Wearing grotesque masks and with their bodies covered in grey clay, four “Mud Men” from the Asaro Valley in Papua New Guinea’s Eastern Highlands dance slowly in the mist, long bamboo tubes extending from their fingers.
The ghostly dance took place not in their native Komunive village, but at the Australian Museum in Sydney on Thursday.
It was their first sojourn outside PNG to share their passion for crafting the “holosa” mud masks — considered as one of the key cultural traditions of the country’s remote highland region.
The masks have different origin stories from the late 1800s, the museum collections officer Yvonne Carrillo-Huffman told AFP. Some say they stem from the villagers’ desire to intimidate enemies with their macabre appearances.
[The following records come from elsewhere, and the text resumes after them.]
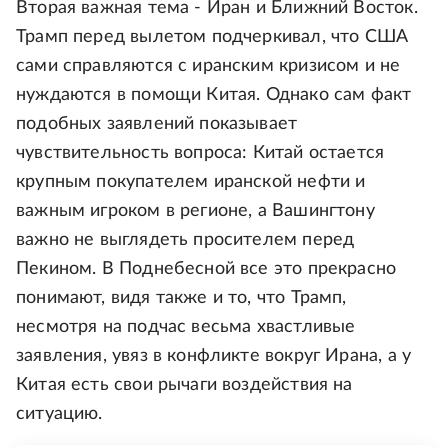
Вторая важная тема - Иран и Ближний Восток.
Трамп перед вылетом подчеркивал, что США
сами справляются с иранским кризисом и не
нуждаются в помощи Китая. Однако сам факт
подобных заявлений показывает
чувствительность вопроса: Китай остается
крупным покупателем иранской нефти и
важным игроком в регионе, а Вашингтону
важно не выглядеть просителем перед
Пекином. В Поднебесной все это прекрасно
понимают, видя также и то, что Трамп,
несмотря на подчас весьма хвастливые
заявления, увяз в конфликте вокруг Ирана, а у
Китая есть свои рычаги воздействия на
ситуацию.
The masks have evolved to become heavy and thick headdresses that can be worn for only a few minutes as part of brief cultural performances.
The rare appearance of the “Mud Men” outside PNG was part of the museum’s move to acquire several masks for its Pacific collection, Carrillo-Huffman added.
Jim Gahiye, 51, said he had been making the masks for several decades and sculpted up to 70 each year.
“One mask takes me four-and-a-half hours (to make),” he told AFP as he moulded one for the museum’s collection during his week-long visit to Sydney.
“I’m very happy because it’s my first time outside PNG.”